The recovery of a carnapped vehicle does not prevent its insured owner from receiving full payment under an insurance policy, the Supreme Court (SC) has ruled.
Associate Justice Henri Jean Paul B. Inting, in a decision dated 23 April 2025, for the SC’s Third Division, ordered UCPB General Insurance Co., Inc. to pay Wilfrido C. Wijangco for the loss of his stolen Jaguar.
Records showed Wilfrido’s son, Andrew, was held at gunpoint in a parking lot, where armed men threatened him and drove away with the car.
The incident was reported to the police, and Wilfrido filed an insurance claim with UCPB, submitting all required documents.
The insurance company later informed Wilfrido that the vehicle had been recovered by the Traffic Management Group (TMG).
UCPB placed his claim on hold and said it would close the case unless he submitted a TMG investigation clearance.
With no progress, Wilfrido filed a case against the insurer.
The Regional Trial Court (RTC) granted the claim, ruling that the theft triggered UCPB’s liability regardless of recovery.
The Court of Appeals (CA) reversed the ruling, but the case eventually reached the SC.
The high court reinstated the RTC’s decision and emphasized that theft is complete once a vehicle is unlawfully taken. Recovery does not erase the fact of theft.

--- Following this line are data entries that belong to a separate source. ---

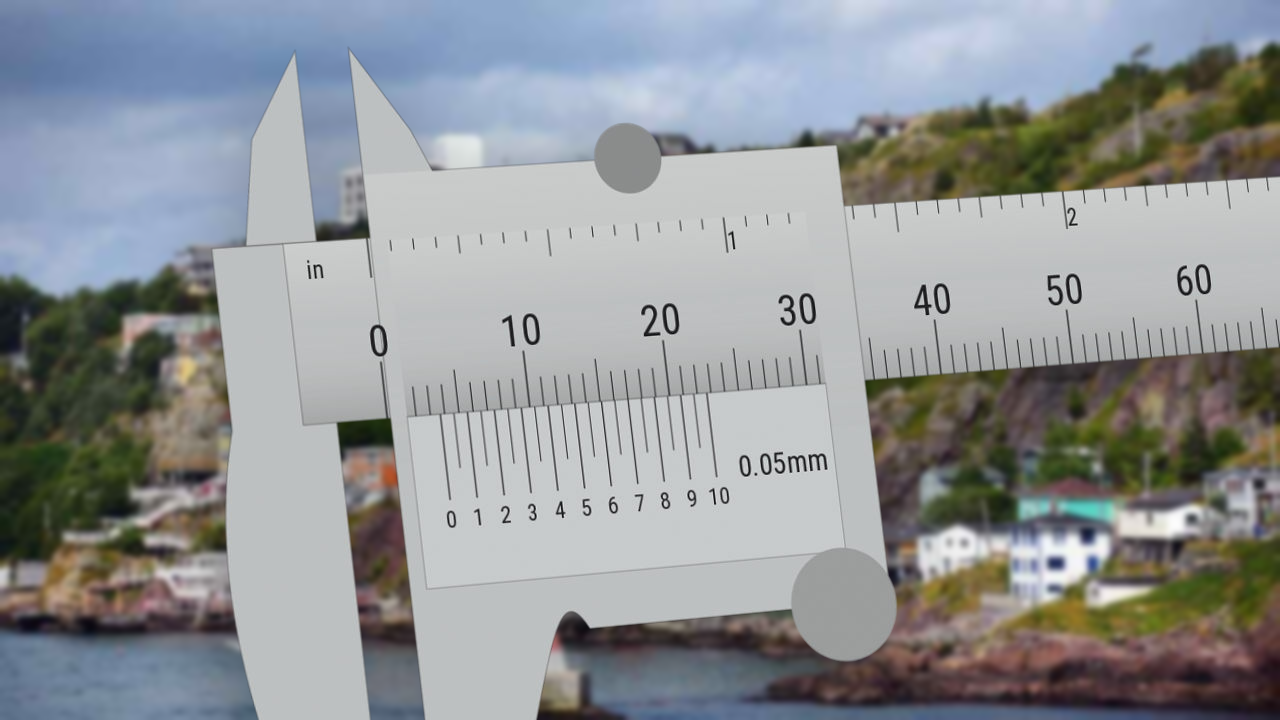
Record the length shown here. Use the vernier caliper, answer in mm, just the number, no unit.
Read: 3.7
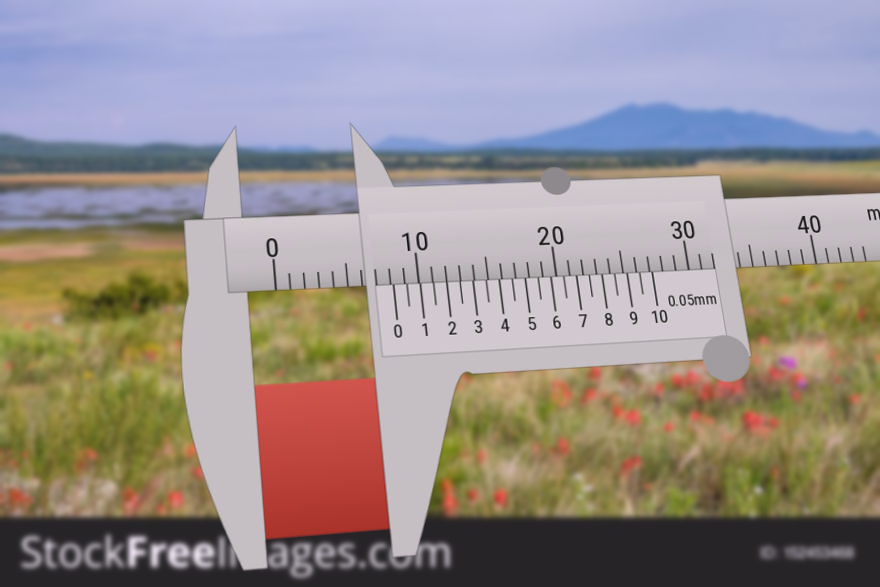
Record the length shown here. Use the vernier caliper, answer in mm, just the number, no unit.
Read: 8.2
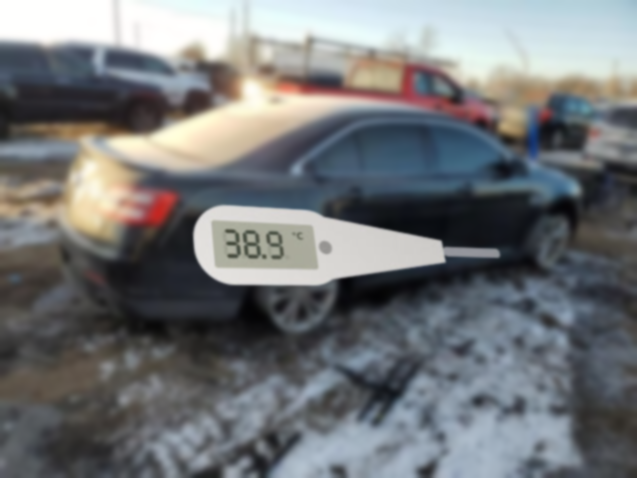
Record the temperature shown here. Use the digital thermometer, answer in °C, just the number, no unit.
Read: 38.9
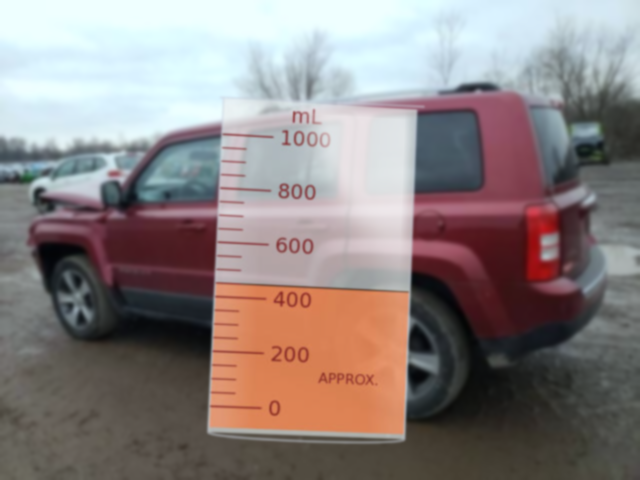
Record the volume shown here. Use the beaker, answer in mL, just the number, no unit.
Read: 450
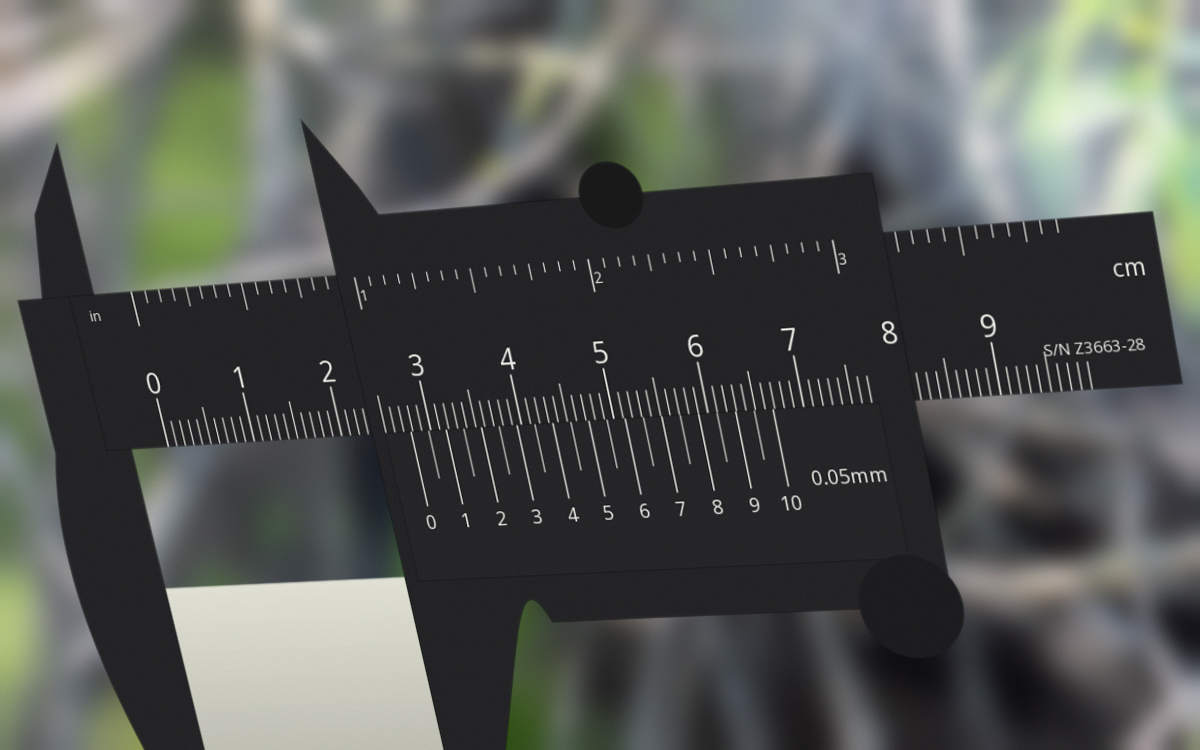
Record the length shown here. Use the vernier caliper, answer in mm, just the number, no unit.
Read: 27.8
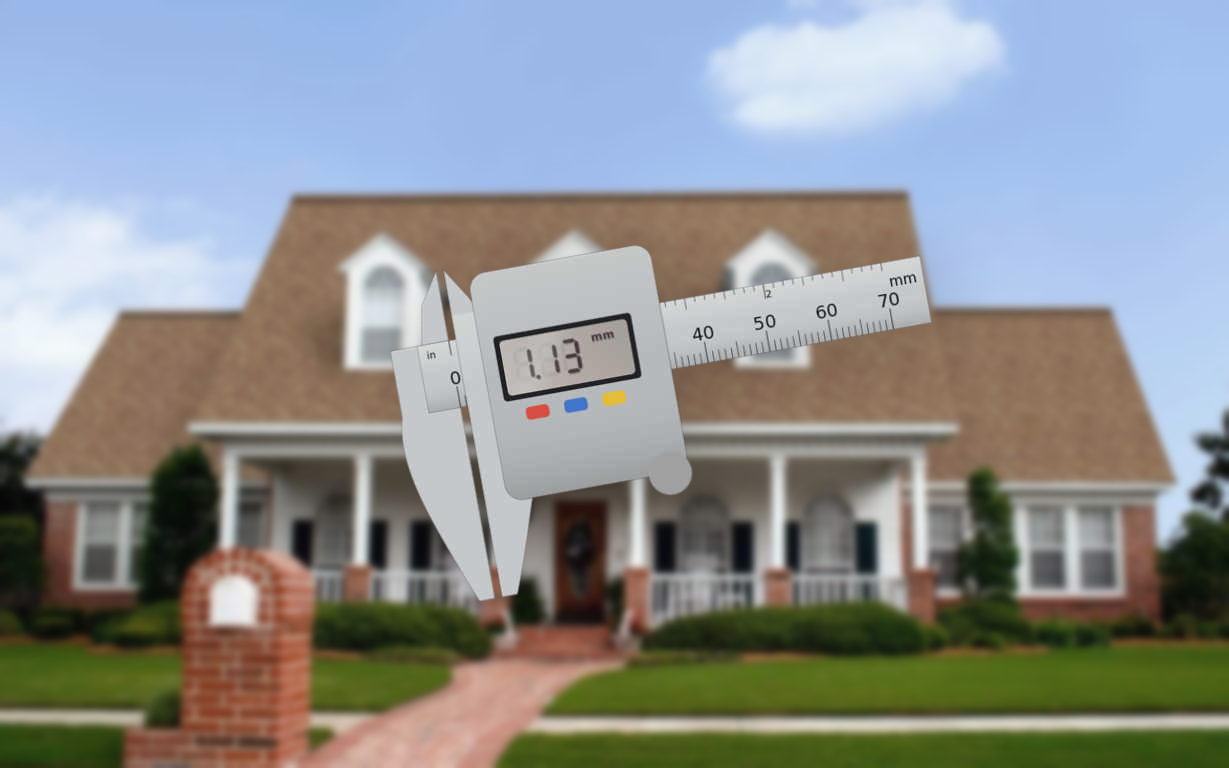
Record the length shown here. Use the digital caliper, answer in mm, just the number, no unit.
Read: 1.13
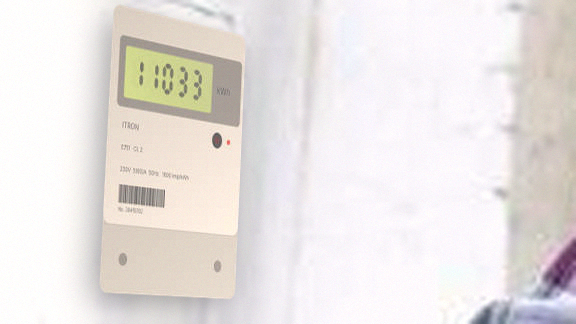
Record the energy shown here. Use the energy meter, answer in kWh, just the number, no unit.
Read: 11033
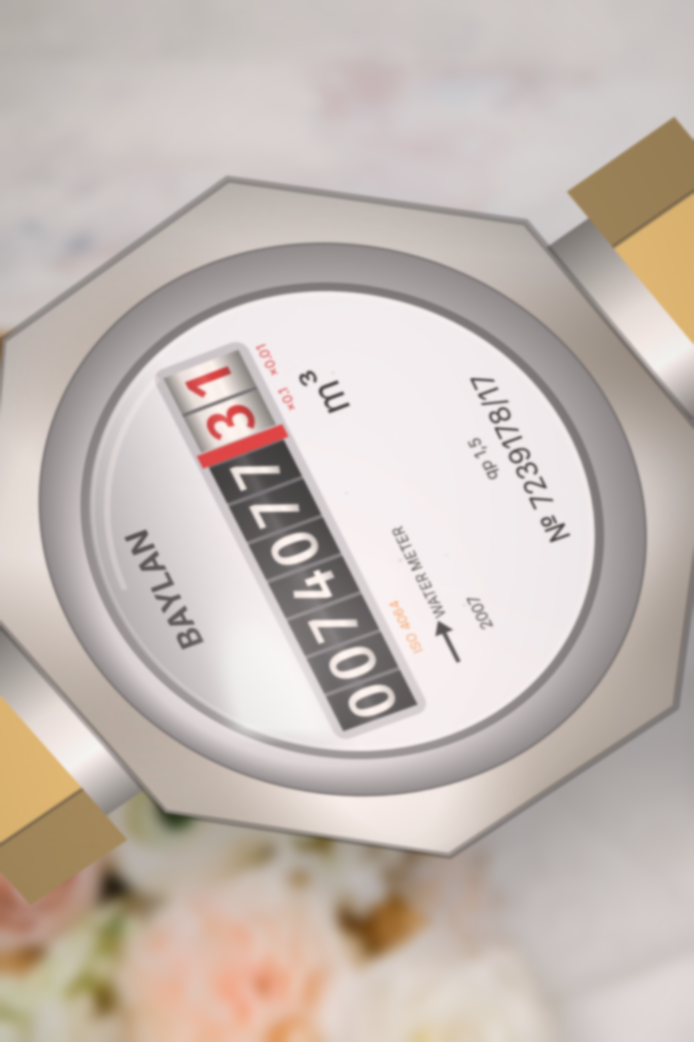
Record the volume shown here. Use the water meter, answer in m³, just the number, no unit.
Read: 74077.31
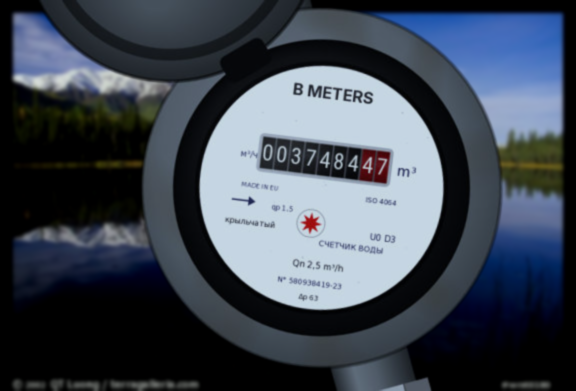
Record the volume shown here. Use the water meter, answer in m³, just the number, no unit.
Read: 37484.47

Section 249 of the Insurance Code requires insurers to pay claims within specified periods after receiving proof of loss.
Once this period lapses and before the insured vehicle is recovered, the insurer’s payment for the loss becomes final, and the insured cannot be compelled to accept the recovered vehicle.
Insurance, the court said, would lose its purpose if the insured had to wait indefinitely for recovery or buy a replacement only to have the original vehicle returned later.
In this case, Wilfrido filed his proof of loss on 10 October 2006, but UCPB informed him of the recovery 162 days later — well beyond the 90-day legal limit.
Even when recovered, Wilfrido’s Jaguar was unserviceable, missing several parts and showing heavy damage, making the loss effectively permanent.
The SC ordered UCPB to pay Wilfrido P1.8 million in insurance proceeds, plus double interest. UCPB was also directed to pay P180,000 in attorney’s fees and P200,000 in damages.